I got to my seat just long enough to take a picture of my view and send it out to family and social media before the lights dimmed. The band came out and vamped on the opening riff to “The Bitch Is Back,” and then the star walked onstage, wearing a sequined cape that took two people to remove and – not for the last time that night – basking in the applause. The next hour and 45 minutes was one of the most enjoyable concerts I’ve been to in a long time.

The Million Dollar Piano focused almost entirely on his early catalog (only three of the 17 songs performed -- “I Guess That’s Why They Call It the Blues,” “I’m Still Standing” and the closer, “Circle of Life,” -- came after 1975). No, his voice isn’t nearly as malleable as it was – percussionist John Mahon took care of the falsetto notes and Elton changed melodies or rephrased lines to fit his range. But he also didn’t miss any notes, either, and his deeper, richer tones worked to great effect on the ballads, creating stunning interpretations of “Mona Lisas and Mad Hatters,” “Goodbye Yellow Brick Road” and “Don’t Let the Sun Go Down on Me.”

Even though the unchanging set list and integration of video into the no-expenses-spared production left virtually no room for spontaneity (unless some jackass throws a necklace at him, of course), that doesn’t mean the performance felt rote. His two-fisted piano playing remains excellent, further proof that he is the spiritual love child of Jerry Lee Lewis and Aretha Franklin. And his band, which contained three members – guitarist Davey Johnstone, drummer Nigel Olsson and percussionist Ray Cooper – who have been with him for decades, were as tight as versatile as could be, especially on the instrumental blowout during the coda of “Levon.”

His banter – talking about his partnership with Bernie Taupin before “Your Song” and “Indian Sunset” or remembering the post-9/11 Concert for New York City when Introducing “Mona Lisas and Mad Hatters” – came off as warm and engaging, no matter how many times he’s probably said those words.

It was a reminder that Elton John earned his fame by winning over fans one at a time -- working harder, releasing more albums, playing more shows, wearing flashier and more outrageous outfits than his peers. That desire to please doesn’t go away, even with the end in sight and a level of financial security that would take decades of bad investments to squander.

In the last year of his career, baseball legend Joe DiMaggio was asked why, with his skills clearly in decline, he still played so hard. His answer: “There is always some kid who may be seeing me for the first or last time. I owe him my best.”

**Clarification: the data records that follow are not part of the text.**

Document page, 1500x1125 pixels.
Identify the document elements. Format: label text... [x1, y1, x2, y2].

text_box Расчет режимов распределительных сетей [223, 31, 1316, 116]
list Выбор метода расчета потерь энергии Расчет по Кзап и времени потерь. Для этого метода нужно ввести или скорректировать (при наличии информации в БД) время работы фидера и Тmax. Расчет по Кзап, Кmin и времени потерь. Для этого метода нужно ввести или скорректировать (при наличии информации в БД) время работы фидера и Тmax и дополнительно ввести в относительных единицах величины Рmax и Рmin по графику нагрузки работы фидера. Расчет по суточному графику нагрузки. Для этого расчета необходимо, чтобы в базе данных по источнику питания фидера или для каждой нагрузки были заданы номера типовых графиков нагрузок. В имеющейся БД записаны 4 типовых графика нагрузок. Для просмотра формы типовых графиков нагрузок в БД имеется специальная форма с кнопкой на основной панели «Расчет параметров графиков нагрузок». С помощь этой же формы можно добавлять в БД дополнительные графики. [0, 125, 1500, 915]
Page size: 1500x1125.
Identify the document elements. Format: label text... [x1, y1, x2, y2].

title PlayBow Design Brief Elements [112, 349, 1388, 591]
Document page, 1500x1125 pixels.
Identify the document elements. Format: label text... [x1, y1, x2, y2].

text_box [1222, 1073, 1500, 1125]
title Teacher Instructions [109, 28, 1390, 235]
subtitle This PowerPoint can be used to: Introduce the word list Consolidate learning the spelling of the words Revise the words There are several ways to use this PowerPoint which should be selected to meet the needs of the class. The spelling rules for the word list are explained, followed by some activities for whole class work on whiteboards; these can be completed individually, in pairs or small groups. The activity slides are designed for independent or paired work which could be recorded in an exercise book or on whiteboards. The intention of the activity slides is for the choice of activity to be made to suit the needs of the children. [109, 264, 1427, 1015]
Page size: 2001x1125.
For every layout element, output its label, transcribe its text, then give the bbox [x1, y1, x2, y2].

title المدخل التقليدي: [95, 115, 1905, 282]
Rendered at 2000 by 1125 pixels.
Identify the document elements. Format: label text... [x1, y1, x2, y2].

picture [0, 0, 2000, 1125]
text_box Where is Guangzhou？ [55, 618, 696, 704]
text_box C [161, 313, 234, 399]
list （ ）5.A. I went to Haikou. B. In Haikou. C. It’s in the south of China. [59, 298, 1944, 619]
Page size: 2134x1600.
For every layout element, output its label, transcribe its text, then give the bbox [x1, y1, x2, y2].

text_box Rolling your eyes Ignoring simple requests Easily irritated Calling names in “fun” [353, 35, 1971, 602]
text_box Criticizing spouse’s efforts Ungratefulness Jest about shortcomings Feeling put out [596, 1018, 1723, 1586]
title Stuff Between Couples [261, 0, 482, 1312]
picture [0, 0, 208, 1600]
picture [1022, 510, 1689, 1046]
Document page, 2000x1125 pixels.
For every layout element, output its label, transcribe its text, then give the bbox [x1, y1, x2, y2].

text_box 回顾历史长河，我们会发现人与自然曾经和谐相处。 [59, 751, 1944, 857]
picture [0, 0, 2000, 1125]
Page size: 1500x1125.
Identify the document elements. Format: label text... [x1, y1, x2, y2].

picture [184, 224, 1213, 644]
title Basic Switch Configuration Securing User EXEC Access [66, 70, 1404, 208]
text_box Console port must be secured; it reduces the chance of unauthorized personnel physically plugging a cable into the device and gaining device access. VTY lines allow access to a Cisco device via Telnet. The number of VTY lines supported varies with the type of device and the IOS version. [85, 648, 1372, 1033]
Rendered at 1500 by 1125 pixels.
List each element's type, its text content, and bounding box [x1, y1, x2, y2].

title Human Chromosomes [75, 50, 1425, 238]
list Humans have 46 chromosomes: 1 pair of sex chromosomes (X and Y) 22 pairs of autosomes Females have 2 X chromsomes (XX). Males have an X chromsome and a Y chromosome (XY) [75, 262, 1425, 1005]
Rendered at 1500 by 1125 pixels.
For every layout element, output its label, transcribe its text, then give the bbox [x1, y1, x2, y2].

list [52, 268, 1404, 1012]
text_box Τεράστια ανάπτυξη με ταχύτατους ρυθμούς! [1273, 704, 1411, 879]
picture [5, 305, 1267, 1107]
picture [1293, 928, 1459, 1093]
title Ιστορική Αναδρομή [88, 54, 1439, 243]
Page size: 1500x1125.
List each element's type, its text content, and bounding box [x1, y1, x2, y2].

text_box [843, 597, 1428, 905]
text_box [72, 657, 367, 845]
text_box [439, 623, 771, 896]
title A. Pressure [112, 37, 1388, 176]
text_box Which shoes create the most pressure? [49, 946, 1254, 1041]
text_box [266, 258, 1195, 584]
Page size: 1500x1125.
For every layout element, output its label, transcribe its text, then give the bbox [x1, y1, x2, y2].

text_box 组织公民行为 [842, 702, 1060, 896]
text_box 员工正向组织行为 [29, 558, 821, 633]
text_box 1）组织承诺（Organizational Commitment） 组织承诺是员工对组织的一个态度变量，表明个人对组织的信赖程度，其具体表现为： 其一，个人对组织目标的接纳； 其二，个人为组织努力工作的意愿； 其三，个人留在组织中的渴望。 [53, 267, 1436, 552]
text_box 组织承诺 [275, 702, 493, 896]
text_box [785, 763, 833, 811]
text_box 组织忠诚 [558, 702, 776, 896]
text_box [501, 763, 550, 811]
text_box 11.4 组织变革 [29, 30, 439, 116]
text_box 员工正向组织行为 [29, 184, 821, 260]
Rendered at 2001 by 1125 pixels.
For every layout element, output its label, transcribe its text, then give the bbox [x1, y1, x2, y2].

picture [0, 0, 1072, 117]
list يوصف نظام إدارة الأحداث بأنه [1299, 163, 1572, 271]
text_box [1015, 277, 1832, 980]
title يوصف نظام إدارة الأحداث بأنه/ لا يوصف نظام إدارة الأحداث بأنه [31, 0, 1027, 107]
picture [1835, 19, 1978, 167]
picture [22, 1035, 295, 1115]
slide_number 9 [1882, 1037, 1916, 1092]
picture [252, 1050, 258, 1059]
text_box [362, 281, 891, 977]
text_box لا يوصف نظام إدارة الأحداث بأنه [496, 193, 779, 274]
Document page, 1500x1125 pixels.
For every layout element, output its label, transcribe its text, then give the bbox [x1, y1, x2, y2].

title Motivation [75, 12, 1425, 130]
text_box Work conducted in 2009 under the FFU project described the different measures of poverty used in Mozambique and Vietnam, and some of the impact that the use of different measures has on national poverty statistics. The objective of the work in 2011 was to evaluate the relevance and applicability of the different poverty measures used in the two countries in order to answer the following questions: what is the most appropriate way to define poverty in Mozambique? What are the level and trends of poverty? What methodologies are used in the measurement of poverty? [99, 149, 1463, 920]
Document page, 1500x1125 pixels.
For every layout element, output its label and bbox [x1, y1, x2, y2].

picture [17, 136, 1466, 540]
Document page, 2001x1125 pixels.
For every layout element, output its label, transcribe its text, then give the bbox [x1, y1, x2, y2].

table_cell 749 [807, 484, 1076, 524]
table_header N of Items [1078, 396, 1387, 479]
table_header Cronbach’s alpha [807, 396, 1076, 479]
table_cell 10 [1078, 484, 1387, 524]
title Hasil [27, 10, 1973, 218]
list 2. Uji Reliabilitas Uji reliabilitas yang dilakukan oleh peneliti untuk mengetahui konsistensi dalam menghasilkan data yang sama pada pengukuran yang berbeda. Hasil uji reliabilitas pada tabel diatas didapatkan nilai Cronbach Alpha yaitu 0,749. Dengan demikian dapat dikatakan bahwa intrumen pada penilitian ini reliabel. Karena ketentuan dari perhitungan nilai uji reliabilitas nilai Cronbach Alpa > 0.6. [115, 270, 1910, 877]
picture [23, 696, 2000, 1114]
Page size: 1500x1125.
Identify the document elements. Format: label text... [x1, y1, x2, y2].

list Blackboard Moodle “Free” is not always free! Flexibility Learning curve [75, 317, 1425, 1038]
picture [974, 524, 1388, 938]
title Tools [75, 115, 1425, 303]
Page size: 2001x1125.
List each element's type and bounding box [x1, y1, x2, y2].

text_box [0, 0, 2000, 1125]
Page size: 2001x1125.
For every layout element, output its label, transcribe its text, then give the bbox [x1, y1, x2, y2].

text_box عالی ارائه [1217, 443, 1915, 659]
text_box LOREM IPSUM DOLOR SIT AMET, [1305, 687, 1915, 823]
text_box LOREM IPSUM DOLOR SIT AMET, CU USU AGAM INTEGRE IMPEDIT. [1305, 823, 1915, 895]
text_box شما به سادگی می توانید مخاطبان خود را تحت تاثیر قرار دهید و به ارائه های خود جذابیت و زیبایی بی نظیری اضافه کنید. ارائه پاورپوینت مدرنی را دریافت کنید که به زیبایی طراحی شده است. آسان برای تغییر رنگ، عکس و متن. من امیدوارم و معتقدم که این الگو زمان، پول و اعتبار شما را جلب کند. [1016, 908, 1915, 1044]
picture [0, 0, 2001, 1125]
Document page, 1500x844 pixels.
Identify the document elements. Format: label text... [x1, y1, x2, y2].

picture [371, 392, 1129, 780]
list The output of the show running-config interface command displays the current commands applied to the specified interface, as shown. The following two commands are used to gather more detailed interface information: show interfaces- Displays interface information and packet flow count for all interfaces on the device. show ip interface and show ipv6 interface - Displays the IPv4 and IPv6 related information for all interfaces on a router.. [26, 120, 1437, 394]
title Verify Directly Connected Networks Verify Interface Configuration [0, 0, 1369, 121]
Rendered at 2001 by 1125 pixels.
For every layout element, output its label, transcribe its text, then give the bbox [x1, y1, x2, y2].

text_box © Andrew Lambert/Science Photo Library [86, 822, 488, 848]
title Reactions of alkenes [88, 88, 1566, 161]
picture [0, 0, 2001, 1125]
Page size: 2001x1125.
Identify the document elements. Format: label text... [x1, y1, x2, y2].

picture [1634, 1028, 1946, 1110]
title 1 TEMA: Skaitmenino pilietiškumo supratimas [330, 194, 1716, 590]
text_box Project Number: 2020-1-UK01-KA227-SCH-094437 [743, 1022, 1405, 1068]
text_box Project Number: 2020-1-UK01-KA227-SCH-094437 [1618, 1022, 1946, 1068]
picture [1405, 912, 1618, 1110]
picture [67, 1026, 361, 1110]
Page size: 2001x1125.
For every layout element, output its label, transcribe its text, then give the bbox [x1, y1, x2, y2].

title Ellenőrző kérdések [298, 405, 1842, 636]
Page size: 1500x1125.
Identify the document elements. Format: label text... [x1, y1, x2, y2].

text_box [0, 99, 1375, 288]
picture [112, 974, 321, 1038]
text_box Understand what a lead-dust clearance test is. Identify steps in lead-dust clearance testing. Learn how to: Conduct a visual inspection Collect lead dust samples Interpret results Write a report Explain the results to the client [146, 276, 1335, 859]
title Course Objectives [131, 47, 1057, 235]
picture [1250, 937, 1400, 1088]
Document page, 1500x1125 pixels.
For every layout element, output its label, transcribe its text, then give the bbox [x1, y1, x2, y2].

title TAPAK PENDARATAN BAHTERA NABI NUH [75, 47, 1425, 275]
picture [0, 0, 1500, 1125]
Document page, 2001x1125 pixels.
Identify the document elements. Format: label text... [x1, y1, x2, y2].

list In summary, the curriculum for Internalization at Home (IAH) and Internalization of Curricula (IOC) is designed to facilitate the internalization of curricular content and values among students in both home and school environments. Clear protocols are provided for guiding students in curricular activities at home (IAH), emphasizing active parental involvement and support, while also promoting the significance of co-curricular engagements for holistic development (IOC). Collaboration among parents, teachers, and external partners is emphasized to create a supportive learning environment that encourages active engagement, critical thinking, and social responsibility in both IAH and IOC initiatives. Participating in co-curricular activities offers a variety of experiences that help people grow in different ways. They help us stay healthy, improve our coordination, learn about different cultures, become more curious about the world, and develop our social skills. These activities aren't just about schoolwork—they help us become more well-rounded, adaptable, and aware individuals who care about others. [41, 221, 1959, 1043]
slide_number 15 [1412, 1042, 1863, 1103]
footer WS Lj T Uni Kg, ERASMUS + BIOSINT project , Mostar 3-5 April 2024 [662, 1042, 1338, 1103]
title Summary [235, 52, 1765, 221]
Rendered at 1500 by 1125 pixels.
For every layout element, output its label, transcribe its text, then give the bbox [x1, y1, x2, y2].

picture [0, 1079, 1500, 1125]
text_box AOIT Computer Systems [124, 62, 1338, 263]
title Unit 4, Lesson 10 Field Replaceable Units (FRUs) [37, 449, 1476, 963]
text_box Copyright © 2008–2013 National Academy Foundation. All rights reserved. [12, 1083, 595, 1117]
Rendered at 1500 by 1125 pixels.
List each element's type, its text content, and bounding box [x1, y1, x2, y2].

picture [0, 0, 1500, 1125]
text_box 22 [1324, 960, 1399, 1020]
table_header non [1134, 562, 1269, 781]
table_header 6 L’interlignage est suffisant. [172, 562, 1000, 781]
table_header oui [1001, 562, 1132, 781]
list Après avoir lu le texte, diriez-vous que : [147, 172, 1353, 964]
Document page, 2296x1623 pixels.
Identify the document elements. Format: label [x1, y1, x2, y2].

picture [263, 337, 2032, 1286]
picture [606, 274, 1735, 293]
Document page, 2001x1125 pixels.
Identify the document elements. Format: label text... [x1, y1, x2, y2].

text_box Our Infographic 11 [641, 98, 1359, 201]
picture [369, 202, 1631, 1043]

That night, I was (comparatively) that kid, seeing Elton John for the first time, and possibly the last, too. It didn’t matter that it wasn’t the high-energy, probably drug-aided days of 11-17-70, Dodger Stadium in 1975 or the Donald Duck show in Central Park. He gave the audience his best possible show that night, adapting it to suit who is today, not who he once was.

I have no doubt that the others who have announced farewell tours so far in 2018 -- Ozzy Osbourne, Lynyrd Skynyrd and Paul Simon – have similar pride in their approaches to their craft to deliver the best concert they can. That’s all we can ask of our heroes at this stage in the game. With the summer tour calendar filling up, there are probably some names whom you’ve always put off seeing, as I had done with Elton. But don’t wait until their retirement tour to buy a ticket. Follow my friend’s advice and always go to the show.